AVAILABLE RECORDS section start
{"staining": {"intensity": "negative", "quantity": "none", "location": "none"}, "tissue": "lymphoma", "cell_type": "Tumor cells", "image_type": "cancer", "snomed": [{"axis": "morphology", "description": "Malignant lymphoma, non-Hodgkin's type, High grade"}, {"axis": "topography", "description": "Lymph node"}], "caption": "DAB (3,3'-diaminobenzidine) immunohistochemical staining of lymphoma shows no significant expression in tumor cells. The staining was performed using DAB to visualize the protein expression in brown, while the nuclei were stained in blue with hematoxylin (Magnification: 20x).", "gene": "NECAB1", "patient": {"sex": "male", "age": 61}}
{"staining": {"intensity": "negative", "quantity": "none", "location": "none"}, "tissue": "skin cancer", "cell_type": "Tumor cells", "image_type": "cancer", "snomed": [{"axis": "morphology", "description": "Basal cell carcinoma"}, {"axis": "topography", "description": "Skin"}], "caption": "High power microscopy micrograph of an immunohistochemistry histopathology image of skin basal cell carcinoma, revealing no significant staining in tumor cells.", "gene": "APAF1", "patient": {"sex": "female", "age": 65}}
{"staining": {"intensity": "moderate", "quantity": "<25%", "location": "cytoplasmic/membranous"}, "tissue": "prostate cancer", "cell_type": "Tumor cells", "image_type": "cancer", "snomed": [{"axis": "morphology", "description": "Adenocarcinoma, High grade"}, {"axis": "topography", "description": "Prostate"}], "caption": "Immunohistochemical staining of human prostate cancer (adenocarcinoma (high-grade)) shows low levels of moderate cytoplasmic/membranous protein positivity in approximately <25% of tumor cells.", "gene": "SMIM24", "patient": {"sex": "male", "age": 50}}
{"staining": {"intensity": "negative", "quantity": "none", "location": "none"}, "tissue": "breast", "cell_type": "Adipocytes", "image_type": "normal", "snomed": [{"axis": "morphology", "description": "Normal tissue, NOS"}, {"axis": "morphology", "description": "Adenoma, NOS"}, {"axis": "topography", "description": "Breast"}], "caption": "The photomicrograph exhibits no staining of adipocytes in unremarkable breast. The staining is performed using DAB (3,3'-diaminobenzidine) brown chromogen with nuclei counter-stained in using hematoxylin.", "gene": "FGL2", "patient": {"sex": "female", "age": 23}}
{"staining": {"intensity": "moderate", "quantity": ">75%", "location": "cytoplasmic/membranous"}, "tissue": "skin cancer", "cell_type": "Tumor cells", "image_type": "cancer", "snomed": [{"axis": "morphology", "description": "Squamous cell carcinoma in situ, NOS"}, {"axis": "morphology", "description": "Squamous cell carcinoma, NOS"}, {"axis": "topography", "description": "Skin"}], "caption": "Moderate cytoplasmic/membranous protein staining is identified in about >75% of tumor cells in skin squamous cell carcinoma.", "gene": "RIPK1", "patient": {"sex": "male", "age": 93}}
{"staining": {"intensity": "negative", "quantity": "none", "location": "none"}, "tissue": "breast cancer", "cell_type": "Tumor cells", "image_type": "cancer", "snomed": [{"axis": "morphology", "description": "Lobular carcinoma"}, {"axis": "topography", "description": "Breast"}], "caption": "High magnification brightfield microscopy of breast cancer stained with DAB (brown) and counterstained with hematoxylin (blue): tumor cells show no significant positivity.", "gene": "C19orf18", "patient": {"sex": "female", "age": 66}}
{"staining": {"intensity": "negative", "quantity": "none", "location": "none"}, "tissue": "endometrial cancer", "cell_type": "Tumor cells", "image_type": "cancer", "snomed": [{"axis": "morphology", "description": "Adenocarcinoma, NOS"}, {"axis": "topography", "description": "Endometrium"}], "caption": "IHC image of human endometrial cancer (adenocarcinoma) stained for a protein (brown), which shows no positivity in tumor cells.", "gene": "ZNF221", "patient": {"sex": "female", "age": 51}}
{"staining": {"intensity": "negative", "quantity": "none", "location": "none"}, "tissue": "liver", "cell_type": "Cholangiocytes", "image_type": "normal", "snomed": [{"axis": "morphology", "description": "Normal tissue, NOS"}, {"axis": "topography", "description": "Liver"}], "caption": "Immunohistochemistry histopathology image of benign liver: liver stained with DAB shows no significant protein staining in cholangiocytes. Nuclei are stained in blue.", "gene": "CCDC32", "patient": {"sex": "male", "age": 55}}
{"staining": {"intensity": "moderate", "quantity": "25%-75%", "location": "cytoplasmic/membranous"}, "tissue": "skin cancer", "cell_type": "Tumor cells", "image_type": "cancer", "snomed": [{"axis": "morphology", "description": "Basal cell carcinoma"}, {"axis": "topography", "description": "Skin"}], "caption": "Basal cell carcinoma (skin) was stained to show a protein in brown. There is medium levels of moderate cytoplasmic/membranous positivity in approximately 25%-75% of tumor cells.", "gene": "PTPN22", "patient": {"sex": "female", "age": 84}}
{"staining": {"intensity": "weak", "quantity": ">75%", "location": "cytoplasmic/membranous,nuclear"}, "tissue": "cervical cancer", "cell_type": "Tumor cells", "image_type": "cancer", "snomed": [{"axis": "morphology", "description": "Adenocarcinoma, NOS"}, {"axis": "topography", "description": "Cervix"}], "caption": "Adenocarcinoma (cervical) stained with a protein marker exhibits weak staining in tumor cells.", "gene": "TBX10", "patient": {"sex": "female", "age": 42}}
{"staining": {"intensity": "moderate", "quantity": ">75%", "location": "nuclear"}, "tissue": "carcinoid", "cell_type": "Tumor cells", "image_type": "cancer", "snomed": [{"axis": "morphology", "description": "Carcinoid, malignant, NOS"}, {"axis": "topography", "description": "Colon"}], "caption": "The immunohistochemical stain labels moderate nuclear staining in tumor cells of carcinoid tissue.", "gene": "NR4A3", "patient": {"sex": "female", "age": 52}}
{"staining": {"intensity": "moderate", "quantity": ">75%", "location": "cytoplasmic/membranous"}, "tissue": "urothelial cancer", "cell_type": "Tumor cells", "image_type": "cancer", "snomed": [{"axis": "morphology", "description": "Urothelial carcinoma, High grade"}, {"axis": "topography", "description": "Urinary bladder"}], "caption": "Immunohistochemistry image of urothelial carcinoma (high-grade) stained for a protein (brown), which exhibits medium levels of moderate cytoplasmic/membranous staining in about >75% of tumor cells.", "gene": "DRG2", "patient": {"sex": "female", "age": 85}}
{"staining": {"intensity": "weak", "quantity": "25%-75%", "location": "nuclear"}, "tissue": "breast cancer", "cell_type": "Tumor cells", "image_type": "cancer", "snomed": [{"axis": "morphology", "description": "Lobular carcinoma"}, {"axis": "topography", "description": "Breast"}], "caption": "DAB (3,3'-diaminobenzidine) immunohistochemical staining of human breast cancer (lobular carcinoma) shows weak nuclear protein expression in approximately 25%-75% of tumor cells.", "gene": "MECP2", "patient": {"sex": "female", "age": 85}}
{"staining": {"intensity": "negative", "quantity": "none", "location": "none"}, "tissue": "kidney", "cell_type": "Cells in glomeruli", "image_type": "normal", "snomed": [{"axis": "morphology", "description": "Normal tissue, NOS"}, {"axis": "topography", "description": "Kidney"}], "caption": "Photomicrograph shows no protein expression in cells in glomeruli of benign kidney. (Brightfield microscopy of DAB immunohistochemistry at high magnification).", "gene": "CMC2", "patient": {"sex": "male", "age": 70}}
AVAILABLE RECORDS section end
Each record must be output word for word.

## EXERCISE RESULT:
{"staining": {"intensity": "negative", "quantity": "none", "location": "none"}, "tissue": "lymphoma", "cell_type": "Tumor cells", "image_type": "cancer", "snomed": [{"axis": "morphology", "description": "Malignant lymphoma, non-Hodgkin's type, High grade"}, {"axis": "topography", "description": "Lymph node"}], "caption": "DAB (3,3'-diaminobenzidine) immunohistochemical staining of lymphoma shows no significant expression in tumor cells. The staining was performed using DAB to visualize the protein expression in brown, while the nuclei were stained in blue with hematoxylin (Magnification: 20x).", "gene": "NECAB1", "patient": {"sex": "male", "age": 61}}
{"staining": {"intensity": "negative", "quantity": "none", "location": "none"}, "tissue": "skin cancer", "cell_type": "Tumor cells", "image_type": "cancer", "snomed": [{"axis": "morphology", "description": "Basal cell carcinoma"}, {"axis": "topography", "description": "Skin"}], "caption": "High power microscopy micrograph of an immunohistochemistry histopathology image of skin basal cell carcinoma, revealing no significant staining in tumor cells.", "gene": "APAF1", "patient": {"sex": "female", "age": 65}}
{"staining": {"intensity": "moderate", "quantity": "<25%", "location": "cytoplasmic/membranous"}, "tissue": "prostate cancer", "cell_type": "Tumor cells", "image_type": "cancer", "snomed": [{"axis": "morphology", "description": "Adenocarcinoma, High grade"}, {"axis": "topography", "description": "Prostate"}], "caption": "Immunohistochemical staining of human prostate cancer (adenocarcinoma (high-grade)) shows low levels of moderate cytoplasmic/membranous protein positivity in approximately <25% of tumor cells.", "gene": "SMIM24", "patient": {"sex": "male", "age": 50}}
{"staining": {"intensity": "negative", "quantity": "none", "location": "none"}, "tissue": "breast", "cell_type": "Adipocytes", "image_type": "normal", "snomed": [{"axis": "morphology", "description": "Normal tissue, NOS"}, {"axis": "morphology", "description": "Adenoma, NOS"}, {"axis": "topography", "description": "Breast"}], "caption": "The photomicrograph exhibits no staining of adipocytes in unremarkable breast. The staining is performed using DAB (3,3'-diaminobenzidine) brown chromogen with nuclei counter-stained in using hematoxylin.", "gene": "FGL2", "patient": {"sex": "female", "age": 23}}
{"staining": {"intensity": "moderate", "quantity": ">75%", "location": "cytoplasmic/membranous"}, "tissue": "skin cancer", "cell_type": "Tumor cells", "image_type": "cancer", "snomed": [{"axis": "morphology", "description": "Squamous cell carcinoma in situ, NOS"}, {"axis": "morphology", "description": "Squamous cell carcinoma, NOS"}, {"axis": "topography", "description": "Skin"}], "caption": "Moderate cytoplasmic/membranous protein staining is identified in about >75% of tumor cells in skin squamous cell carcinoma.", "gene": "RIPK1", "patient": {"sex": "male", "age": 93}}
{"staining": {"intensity": "negative", "quantity": "none", "location": "none"}, "tissue": "breast cancer", "cell_type": "Tumor cells", "image_type": "cancer", "snomed": [{"axis": "morphology", "description": "Lobular carcinoma"}, {"axis": "topography", "description": "Breast"}], "caption": "High magnification brightfield microscopy of breast cancer stained with DAB (brown) and counterstained with hematoxylin (blue): tumor cells show no significant positivity.", "gene": "C19orf18", "patient": {"sex": "female", "age": 66}}
{"staining": {"intensity": "negative", "quantity": "none", "location": "none"}, "tissue": "endometrial cancer", "cell_type": "Tumor cells", "image_type": "cancer", "snomed": [{"axis": "morphology", "description": "Adenocarcinoma, NOS"}, {"axis": "topography", "description": "Endometrium"}], "caption": "IHC image of human endometrial cancer (adenocarcinoma) stained for a protein (brown), which shows no positivity in tumor cells.", "gene": "ZNF221", "patient": {"sex": "female", "age": 51}}
{"staining": {"intensity": "negative", "quantity": "none", "location": "none"}, "tissue": "liver", "cell_type": "Cholangiocytes", "image_type": "normal", "snomed": [{"axis": "morphology", "description": "Normal tissue, NOS"}, {"axis": "topography", "description": "Liver"}], "caption": "Immunohistochemistry histopathology image of benign liver: liver stained with DAB shows no significant protein staining in cholangiocytes. Nuclei are stained in blue.", "gene": "CCDC32", "patient": {"sex": "male", "age": 55}}
{"staining": {"intensity": "moderate", "quantity": "25%-75%", "location": "cytoplasmic/membranous"}, "tissue": "skin cancer", "cell_type": "Tumor cells", "image_type": "cancer", "snomed": [{"axis": "morphology", "description": "Basal cell carcinoma"}, {"axis": "topography", "description": "Skin"}], "caption": "Basal cell carcinoma (skin) was stained to show a protein in brown. There is medium levels of moderate cytoplasmic/membranous positivity in approximately 25%-75% of tumor cells.", "gene": "PTPN22", "patient": {"sex": "female", "age": 84}}
{"staining": {"intensity": "weak", "quantity": ">75%", "location": "cytoplasmic/membranous,nuclear"}, "tissue": "cervical cancer", "cell_type": "Tumor cells", "image_type": "cancer", "snomed": [{"axis": "morphology", "description": "Adenocarcinoma, NOS"}, {"axis": "topography", "description": "Cervix"}], "caption": "Adenocarcinoma (cervical) stained with a protein marker exhibits weak staining in tumor cells.", "gene": "TBX10", "patient": {"sex": "female", "age": 42}}
{"staining": {"intensity": "moderate", "quantity": ">75%", "location": "nuclear"}, "tissue": "carcinoid", "cell_type": "Tumor cells", "image_type": "cancer", "snomed": [{"axis": "morphology", "description": "Carcinoid, malignant, NOS"}, {"axis": "topography", "description": "Colon"}], "caption": "The immunohistochemical stain labels moderate nuclear staining in tumor cells of carcinoid tissue.", "gene": "NR4A3", "patient": {"sex": "female", "age": 52}}
{"staining": {"intensity": "moderate", "quantity": ">75%", "location": "cytoplasmic/membranous"}, "tissue": "urothelial cancer", "cell_type": "Tumor cells", "image_type": "cancer", "snomed": [{"axis": "morphology", "description": "Urothelial carcinoma, High grade"}, {"axis": "topography", "description": "Urinary bladder"}], "caption": "Immunohistochemistry image of urothelial carcinoma (high-grade) stained for a protein (brown), which exhibits medium levels of moderate cytoplasmic/membranous staining in about >75% of tumor cells.", "gene": "DRG2", "patient": {"sex": "female", "age": 85}}
{"staining": {"intensity": "weak", "quantity": "25%-75%", "location": "nuclear"}, "tissue": "breast cancer", "cell_type": "Tumor cells", "image_type": "cancer", "snomed": [{"axis": "morphology", "description": "Lobular carcinoma"}, {"axis": "topography", "description": "Breast"}], "caption": "DAB (3,3'-diaminobenzidine) immunohistochemical staining of human breast cancer (lobular carcinoma) shows weak nuclear protein expression in approximately 25%-75% of tumor cells.", "gene": "MECP2", "patient": {"sex": "female", "age": 85}}
{"staining": {"intensity": "negative", "quantity": "none", "location": "none"}, "tissue": "kidney", "cell_type": "Cells in glomeruli", "image_type": "normal", "snomed": [{"axis": "morphology", "description": "Normal tissue, NOS"}, {"axis": "topography", "description": "Kidney"}], "caption": "Photomicrograph shows no protein expression in cells in glomeruli of benign kidney. (Brightfield microscopy of DAB immunohistochemistry at high magnification).", "gene": "CMC2", "patient": {"sex": "male", "age": 70}}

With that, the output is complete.